* **The problem**: Transcribe the text read from each of the items below exactly as it appears, line for line. Leave the pictures out of your answer.

* **Data for this exercise**:
▬▬▬

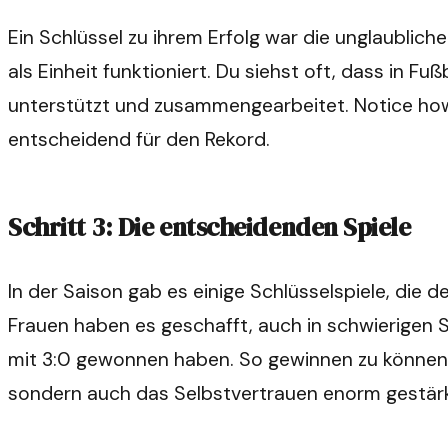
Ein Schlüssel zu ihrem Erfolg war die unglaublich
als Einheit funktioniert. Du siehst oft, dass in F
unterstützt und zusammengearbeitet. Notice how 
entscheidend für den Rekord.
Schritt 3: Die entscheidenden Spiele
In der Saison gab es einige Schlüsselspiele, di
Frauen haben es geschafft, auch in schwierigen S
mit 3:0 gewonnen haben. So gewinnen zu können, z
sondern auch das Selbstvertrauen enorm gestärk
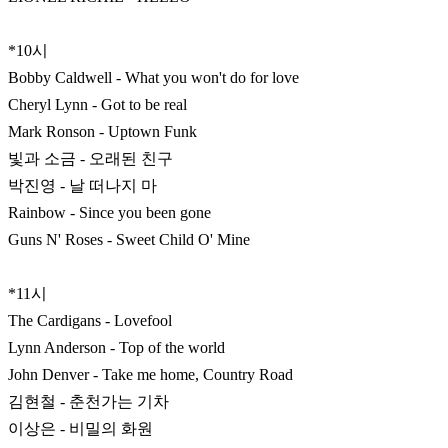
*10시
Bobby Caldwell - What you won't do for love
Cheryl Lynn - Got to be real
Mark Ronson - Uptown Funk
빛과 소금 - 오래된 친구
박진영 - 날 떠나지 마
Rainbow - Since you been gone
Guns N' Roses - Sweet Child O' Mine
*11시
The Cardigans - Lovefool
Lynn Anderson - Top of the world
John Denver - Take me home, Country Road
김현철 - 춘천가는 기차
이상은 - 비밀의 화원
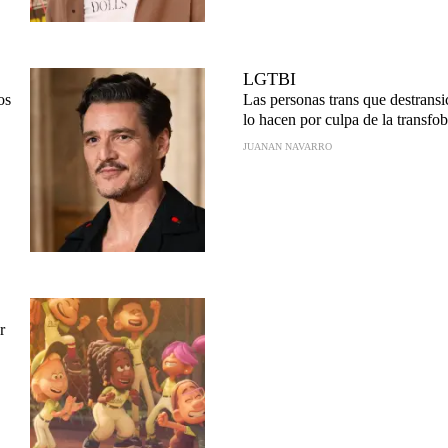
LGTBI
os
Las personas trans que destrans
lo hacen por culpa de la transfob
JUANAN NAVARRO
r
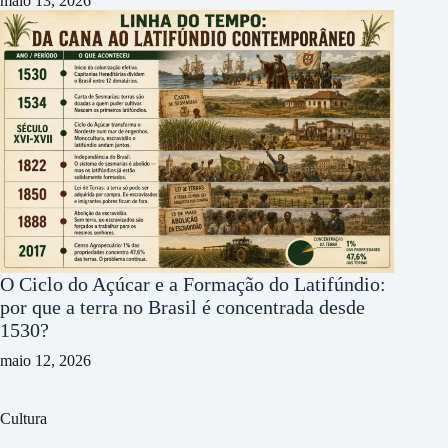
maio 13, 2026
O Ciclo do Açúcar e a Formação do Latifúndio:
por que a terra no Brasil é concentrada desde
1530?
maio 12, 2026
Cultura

▬▬▬

* **Solution to the problem**:
Ein Schlüssel zu ihrem Erfolg war die unglaublich
als Einheit funktioniert. Du siehst oft, dass in F
unterstützt und zusammengearbeitet. Notice how 
entscheidend für den Rekord.
Schritt 3: Die entscheidenden Spiele
In der Saison gab es einige Schlüsselspiele, di
Frauen haben es geschafft, auch in schwierigen S
mit 3:0 gewonnen haben. So gewinnen zu können, z
sondern auch das Selbstvertrauen enorm gestärk
*10시
Bobby Caldwell - What you won't do for love
Cheryl Lynn - Got to be real
Mark Ronson - Uptown Funk
빛과 소금 - 오래된 친구
박진영 - 날 떠나지 마
Rainbow - Since you been gone
Guns N' Roses - Sweet Child O' Mine
*11시
The Cardigans - Lovefool
Lynn Anderson - Top of the world
John Denver - Take me home, Country Road
김현철 - 춘천가는 기차
이상은 - 비밀의 화원
LGTBI
os
Las personas trans que destrans
lo hacen por culpa de la transfob
JUANAN NAVARRO
r
maio 13, 2026
O Ciclo do Açúcar e a Formação do Latifúndio:
por que a terra no Brasil é concentrada desde
1530?
maio 12, 2026
Cultura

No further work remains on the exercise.